Work request
Send back exactly the lines from the opening line of the records below through the one with "Commissioner Ada Conner".

(Stored data entries)
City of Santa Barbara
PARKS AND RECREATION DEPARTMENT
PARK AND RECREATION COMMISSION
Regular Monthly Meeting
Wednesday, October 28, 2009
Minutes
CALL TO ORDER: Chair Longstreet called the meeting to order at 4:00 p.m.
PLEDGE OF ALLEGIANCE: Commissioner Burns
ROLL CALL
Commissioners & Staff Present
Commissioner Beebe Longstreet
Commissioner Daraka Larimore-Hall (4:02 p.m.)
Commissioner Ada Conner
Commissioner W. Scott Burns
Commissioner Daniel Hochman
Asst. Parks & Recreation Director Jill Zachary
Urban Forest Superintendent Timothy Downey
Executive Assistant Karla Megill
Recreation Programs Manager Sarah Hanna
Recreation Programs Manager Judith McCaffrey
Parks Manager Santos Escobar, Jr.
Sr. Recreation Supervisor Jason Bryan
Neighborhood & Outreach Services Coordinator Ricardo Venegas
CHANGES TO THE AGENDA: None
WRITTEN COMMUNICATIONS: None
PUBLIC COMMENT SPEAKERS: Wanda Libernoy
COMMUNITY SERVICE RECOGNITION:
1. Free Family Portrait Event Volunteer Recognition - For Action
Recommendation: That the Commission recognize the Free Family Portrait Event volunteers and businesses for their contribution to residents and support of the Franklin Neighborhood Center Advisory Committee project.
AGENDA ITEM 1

Exercise solution
City of Santa Barbara
PARKS AND RECREATION DEPARTMENT
PARK AND RECREATION COMMISSION
Regular Monthly Meeting
Wednesday, October 28, 2009
Minutes
CALL TO ORDER: Chair Longstreet called the meeting to order at 4:00 p.m.
PLEDGE OF ALLEGIANCE: Commissioner Burns
ROLL CALL
Commissioners & Staff Present
Commissioner Beebe Longstreet
Commissioner Daraka Larimore-Hall (4:02 p.m.)
Commissioner Ada Conner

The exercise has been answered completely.